It is now widely acknowledged that embracing electric mobility is central to our nation's commitment to transitioning towards a more sustainable future. One of the most compelling and enduring advantages of adopting electric vehicles is their positive environmental influence. Conventional internal combustion engine (ICE) vehicles are responsible for approximately 11% of India's annual carbon dioxide (CO2) emissions, accounting for 99.6% of the country's yearly petrol and 70% of diesel consumption. In contrast, electric vehicles exhibit significantly lower emissions than their ICE counterparts. By choosing electric vehicles, consumers actively contribute to reducing air pollution, greenhouse gas emissions, and overall ecological decline.

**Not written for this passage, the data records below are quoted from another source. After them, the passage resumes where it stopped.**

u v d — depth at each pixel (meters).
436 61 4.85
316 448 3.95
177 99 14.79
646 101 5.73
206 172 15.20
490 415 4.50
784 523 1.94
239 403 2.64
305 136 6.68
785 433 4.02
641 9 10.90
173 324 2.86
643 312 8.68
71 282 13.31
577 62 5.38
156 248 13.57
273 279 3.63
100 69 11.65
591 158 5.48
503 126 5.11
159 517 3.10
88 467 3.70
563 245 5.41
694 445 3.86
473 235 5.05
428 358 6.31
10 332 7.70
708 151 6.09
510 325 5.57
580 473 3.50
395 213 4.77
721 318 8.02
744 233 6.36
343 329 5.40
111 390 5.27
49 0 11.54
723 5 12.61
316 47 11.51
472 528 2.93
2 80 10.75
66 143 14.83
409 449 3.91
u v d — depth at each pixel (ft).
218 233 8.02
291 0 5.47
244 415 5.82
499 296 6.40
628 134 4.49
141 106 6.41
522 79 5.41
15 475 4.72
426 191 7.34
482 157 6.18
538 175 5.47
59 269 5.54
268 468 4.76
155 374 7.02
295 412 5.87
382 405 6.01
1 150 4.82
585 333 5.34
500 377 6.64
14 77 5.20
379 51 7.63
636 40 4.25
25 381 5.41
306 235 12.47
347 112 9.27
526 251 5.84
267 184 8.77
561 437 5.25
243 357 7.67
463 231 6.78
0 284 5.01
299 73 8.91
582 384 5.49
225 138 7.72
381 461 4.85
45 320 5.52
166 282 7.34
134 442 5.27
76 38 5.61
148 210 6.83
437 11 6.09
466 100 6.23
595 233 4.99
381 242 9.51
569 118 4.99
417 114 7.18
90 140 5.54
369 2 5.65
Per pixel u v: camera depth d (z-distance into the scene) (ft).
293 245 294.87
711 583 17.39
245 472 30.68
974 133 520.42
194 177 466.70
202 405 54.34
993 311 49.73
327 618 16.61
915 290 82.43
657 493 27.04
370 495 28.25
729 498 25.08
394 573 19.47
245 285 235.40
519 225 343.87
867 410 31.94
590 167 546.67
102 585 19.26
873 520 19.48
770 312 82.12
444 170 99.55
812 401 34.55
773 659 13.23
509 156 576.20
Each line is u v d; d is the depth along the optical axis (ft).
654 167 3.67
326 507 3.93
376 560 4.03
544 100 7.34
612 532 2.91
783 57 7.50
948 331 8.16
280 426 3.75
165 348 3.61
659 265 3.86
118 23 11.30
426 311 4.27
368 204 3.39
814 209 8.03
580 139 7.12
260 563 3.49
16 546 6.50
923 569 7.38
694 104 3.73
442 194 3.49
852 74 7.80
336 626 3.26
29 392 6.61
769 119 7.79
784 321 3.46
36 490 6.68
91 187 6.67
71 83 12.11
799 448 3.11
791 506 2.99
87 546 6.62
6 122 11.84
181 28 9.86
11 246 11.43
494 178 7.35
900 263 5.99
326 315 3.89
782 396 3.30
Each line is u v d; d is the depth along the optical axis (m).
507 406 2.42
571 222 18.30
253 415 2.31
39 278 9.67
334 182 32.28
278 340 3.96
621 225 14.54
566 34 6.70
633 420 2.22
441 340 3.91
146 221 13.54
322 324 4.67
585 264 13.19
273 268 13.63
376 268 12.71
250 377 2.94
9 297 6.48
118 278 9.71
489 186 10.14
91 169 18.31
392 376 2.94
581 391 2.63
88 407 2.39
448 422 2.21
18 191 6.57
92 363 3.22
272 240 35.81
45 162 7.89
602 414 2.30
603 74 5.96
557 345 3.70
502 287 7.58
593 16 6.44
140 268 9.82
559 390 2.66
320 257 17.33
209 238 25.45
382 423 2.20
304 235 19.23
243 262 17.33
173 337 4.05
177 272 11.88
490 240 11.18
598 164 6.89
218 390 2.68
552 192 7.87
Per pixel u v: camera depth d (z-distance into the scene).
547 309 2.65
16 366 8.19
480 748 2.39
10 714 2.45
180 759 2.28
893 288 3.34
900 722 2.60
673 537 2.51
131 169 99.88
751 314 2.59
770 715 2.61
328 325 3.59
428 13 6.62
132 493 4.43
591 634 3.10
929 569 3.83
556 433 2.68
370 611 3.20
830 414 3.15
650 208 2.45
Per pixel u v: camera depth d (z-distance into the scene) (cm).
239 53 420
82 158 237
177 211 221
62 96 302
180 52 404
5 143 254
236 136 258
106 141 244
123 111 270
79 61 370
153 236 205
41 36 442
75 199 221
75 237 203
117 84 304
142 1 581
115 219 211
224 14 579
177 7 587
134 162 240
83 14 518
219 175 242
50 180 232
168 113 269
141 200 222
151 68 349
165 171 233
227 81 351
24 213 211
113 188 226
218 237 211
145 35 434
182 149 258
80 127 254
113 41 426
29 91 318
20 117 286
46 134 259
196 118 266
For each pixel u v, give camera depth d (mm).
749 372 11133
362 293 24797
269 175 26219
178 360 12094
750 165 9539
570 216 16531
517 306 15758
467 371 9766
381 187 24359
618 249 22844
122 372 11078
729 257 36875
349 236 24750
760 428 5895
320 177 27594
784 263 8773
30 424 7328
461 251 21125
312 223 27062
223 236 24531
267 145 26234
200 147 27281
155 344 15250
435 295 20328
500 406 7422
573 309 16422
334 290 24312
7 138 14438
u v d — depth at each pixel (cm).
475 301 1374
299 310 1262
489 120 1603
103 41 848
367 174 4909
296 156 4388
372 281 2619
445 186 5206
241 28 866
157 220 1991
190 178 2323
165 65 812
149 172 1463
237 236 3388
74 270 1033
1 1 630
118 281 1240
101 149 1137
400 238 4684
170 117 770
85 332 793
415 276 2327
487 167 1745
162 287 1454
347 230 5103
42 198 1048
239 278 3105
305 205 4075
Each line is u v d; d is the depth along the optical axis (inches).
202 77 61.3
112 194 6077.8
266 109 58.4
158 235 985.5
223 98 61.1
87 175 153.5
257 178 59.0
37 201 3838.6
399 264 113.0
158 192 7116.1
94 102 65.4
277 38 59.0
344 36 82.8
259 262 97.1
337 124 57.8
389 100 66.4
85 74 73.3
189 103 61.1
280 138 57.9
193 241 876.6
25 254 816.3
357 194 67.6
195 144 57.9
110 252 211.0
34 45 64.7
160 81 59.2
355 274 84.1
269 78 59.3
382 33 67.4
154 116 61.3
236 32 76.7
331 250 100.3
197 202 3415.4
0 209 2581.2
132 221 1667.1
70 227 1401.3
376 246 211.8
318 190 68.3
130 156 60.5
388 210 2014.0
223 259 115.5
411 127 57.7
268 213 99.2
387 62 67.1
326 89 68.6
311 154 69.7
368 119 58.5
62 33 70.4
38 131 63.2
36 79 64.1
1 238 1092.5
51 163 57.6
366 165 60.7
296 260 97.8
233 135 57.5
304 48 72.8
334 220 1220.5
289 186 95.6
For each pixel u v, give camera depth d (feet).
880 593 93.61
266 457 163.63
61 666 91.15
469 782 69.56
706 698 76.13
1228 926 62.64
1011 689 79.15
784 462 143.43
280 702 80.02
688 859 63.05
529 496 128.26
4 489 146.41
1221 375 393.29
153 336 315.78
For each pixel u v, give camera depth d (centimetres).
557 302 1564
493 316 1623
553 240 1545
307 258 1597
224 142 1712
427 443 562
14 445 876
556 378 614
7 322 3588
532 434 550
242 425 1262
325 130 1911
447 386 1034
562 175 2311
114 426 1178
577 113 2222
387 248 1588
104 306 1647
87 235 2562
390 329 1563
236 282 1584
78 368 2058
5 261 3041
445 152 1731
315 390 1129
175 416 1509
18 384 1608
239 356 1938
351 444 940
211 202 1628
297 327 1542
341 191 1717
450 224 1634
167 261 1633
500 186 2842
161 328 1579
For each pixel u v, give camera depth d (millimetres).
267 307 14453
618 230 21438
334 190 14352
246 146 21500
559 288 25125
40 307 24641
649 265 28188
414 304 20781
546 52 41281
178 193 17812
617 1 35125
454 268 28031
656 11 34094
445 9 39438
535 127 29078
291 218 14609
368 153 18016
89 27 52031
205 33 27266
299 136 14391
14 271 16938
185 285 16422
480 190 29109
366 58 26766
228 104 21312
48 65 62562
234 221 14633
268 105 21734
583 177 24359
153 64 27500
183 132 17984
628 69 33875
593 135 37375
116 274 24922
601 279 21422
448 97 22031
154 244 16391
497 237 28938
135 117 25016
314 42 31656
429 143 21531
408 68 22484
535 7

Both the Central and State Governments have placed significant importance on and actively contributed to accelerating this transition to electric mobility through various measures. These include incentives for demand, such as the Faster Adoption and Manufacturing of Hybrid and Electric Vehicles (FAME) program, supply subsidies like the Production Linked Incentive (PLI), and reduced taxation under the Goods and Services Tax (GST) framework. The supportive policies have given a strong impetus to EV adoption, particularly in segments like two-wheelers, three-wheelers, and four-wheeler taxis.
Financial savings constitute another critical advantage of EVs in the long term. Although the initial cost of an electric vehicle might be higher than that of a traditional ICE vehicle, the operational expenses are notably lower. EVs have fewer moving parts and require less maintenance, reducing upkeep costs over time. Additionally, the cost of electricity, which powers EVs, tends to be more stable and predictable than fluctuating fuel prices.
Nonetheless, to further expedite the widespread adoption of electric vehicles, the industry must address significant psychological barriers that potential customers encounter when contemplating switching from internal combustion engines (ICE) to EVs. These key factors encompass:
Range Anxiety and Charging Time: Concerns about running out of battery power (range anxiety) and the time required for recharging.
Charging Infrastructure:The availability and accessibility of charging stations play a crucial role in the feasibility of EV ownership.
Technological Obsolescence and Battery Life: Apprehensions about the longevity of batteries and the pace of technological advancements in the EV industry.
Resale Value Uncertainty: Lack of clarity regarding the future resale value of electric vehicles.
Higher Upfront Costs: The relatively higher initial investment required for purchasing an electric vehicle than traditional ICE vehicles.
While the industry is solving some of the above points by creating more contiguous public charging networks and working on innovative options like fast charging and swapping, other points need specialised independent entities focused on Asset Lifecycle Management to emerge. EV financing is not like typical ICE vehicle financing since a large part of the cost of an EV is the lithiumbattery (will continue to be so even if chemistry changes and with indigenisation). Furthermore, these batteries have a usage beyond automotive and hence need to be managed across their lifecycle due to the higher cost and the scarce metals they are made of.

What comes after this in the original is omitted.